La décision du Parlement européen de réduire le statut de protection du loup divise écologistes et défenseurs du monde agricole.
Les députés européens ont adopté une mesure controversée visant à modifier le statut du loup, passant d’une protection « stricte » à une simple protection. Ce vote, obtenu avec 371 voix pour, contre 162 oppositions et 37 abstentions, reflète les tensions entre préservation de la biodiversité et pressions du secteur agricole. La droite, les libéraux et l’extrême droite ont majoritairement soutenu cette réforme, tandis que les écologistes et une partie de la gauche ont dénoncé une décision guidée par des considérations politiques plutôt que scientifiques.

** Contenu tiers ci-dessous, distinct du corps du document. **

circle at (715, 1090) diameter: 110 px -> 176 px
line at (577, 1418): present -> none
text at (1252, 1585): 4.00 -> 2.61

Concrètement, cette évolution législative permettra aux États membres d’autoriser plus facilement l’abattage des loups dans les zones où leur présence est jugée menaçante pour les troupeaux. Les partisans de la mesure, comme l’eurodéputé italien Herbert Dorfmann, y voient un moyen d’apaiser les tensions avec les éleveurs, confrontés à des attaques croissantes sur leur bétail. En 2023, plus de 60 000 animaux d’élevage auraient été victimes de prédateurs, selon les chiffres avancés par les défenseurs du texte.
Pourtant, les opposants dénoncent une approche simpliste. Pour Sebastian Everding, élu de la gauche radicale, cette décision « ignore les solutions de coexistence déjà éprouvées ». Des organisations de protection animale, comme l’IFAW, soulignent l’absence de justification scientifique à ce déclassement, rappelant que la population lupine, bien qu’en hausse, reste fragile dans certaines régions.
La Commission européenne, à l’initiative de cette réforme, justifie sa position par la nécessité de répondre aux inquiétudes des zones rurales. Ursula von der Leyen, dont un poney a été tué par un loup en 2022, avait elle-même évoqué le « danger réel » que représentent ces prédateurs. Malgré les assurances des centristes et socialistes, qui insistent sur le maintien d’une protection encadrée, les craintes d’une chasse excessive persistent.
Ce vote marque un tournant dans la gestion des grands carnivores en Europe, où la cohabitation entre l’homme et l’animal sauvage reste un défi complexe. Si certains y voient une avancée pour les éleveurs, d’autres redoutent un précédent dangereux pour la biodiversité.